Page:

<<<<

Derivative of the Secant Function

The first derivative of the secant function is given by $$ D[\sec \ x] = \frac{\sin x}{\cos^2 x} = \sec \ x \cdot \tan \ x. $$

Proof

The secant function is defined as the reciprocal of the cosine function:

$$ \sec x = \frac{1}{\cos x}. $$

Therefore, we can write the derivative of the secant function as:

$$ D[\sec \ x] = D\left[ \frac{1}{\cos x} \right]. $$

Applying the quotient rule, we get:

$$ D[\sec \ x] = \frac{D[1] \cdot \cos x - 1 \cdot D[\cos x]}{\cos^2 x}. $$

Since the derivative of a constant is zero, $D[1] = 0$.

>>>>

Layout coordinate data
<<<<

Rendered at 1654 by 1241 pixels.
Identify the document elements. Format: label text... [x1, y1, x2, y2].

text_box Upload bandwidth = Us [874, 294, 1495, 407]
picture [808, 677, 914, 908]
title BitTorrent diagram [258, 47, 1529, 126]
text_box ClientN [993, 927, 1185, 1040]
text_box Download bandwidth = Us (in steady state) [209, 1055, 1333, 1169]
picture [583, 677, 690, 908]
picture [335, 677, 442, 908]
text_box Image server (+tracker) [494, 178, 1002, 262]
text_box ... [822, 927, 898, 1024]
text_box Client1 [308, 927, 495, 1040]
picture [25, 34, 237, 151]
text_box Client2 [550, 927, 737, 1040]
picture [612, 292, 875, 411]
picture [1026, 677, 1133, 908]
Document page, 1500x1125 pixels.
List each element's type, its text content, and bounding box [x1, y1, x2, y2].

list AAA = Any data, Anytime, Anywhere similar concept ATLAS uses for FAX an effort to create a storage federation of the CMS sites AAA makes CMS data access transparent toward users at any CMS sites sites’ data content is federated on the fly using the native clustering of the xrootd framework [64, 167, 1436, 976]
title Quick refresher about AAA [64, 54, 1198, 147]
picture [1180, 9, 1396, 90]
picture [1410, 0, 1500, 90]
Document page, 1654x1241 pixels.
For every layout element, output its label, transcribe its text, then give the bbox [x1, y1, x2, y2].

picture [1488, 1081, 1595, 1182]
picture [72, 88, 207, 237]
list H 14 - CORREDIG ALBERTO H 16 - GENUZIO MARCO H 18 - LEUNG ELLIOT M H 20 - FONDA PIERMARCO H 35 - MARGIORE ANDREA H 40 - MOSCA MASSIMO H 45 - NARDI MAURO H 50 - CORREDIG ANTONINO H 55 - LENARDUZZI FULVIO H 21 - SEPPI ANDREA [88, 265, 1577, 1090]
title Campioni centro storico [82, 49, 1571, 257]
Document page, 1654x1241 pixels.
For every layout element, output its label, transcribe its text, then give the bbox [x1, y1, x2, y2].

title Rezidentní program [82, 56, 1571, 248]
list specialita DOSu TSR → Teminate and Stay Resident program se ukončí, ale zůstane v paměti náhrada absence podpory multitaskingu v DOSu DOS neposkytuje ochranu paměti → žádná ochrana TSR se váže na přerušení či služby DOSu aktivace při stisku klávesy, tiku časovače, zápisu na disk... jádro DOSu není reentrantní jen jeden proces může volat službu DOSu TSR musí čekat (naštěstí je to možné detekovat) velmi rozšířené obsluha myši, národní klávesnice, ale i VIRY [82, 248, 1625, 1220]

>>>>

Complete the following:
1 > Can you echo the secant derivative proof word for word, starting at "Applying the quotient" and ending at "zero, $D[1] = 0$."?
2 > Can you duplicate the lines of the entries exactly, starting at the line that contains "Document page, 1500x1125 pixels." and ending at the line that contains "title Campioni centro"?
The secant derivative proof and the entries have no connection to each other.

Replies:
1 >
Applying the quotient rule, we get:

$$ D[\sec \ x] = \frac{D[1] \cdot \cos x - 1 \cdot D[\cos x]}{\cos^2 x}. $$

Since the derivative of a constant is zero, $D[1] = 0$.

2 >
Document page, 1500x1125 pixels.
List each element's type, its text content, and bounding box [x1, y1, x2, y2].

list AAA = Any data, Anytime, Anywhere similar concept ATLAS uses for FAX an effort to create a storage federation of the CMS sites AAA makes CMS data access transparent toward users at any CMS sites sites’ data content is federated on the fly using the native clustering of the xrootd framework [64, 167, 1436, 976]
title Quick refresher about AAA [64, 54, 1198, 147]
picture [1180, 9, 1396, 90]
picture [1410, 0, 1500, 90]
Document page, 1654x1241 pixels.
For every layout element, output its label, transcribe its text, then give the bbox [x1, y1, x2, y2].

picture [1488, 1081, 1595, 1182]
picture [72, 88, 207, 237]
list H 14 - CORREDIG ALBERTO H 16 - GENUZIO MARCO H 18 - LEUNG ELLIOT M H 20 - FONDA PIERMARCO H 35 - MARGIORE ANDREA H 40 - MOSCA MASSIMO H 45 - NARDI MAURO H 50 - CORREDIG ANTONINO H 55 - LENARDUZZI FULVIO H 21 - SEPPI ANDREA [88, 265, 1577, 1090]
title Campioni centro storico [82, 49, 1571, 257]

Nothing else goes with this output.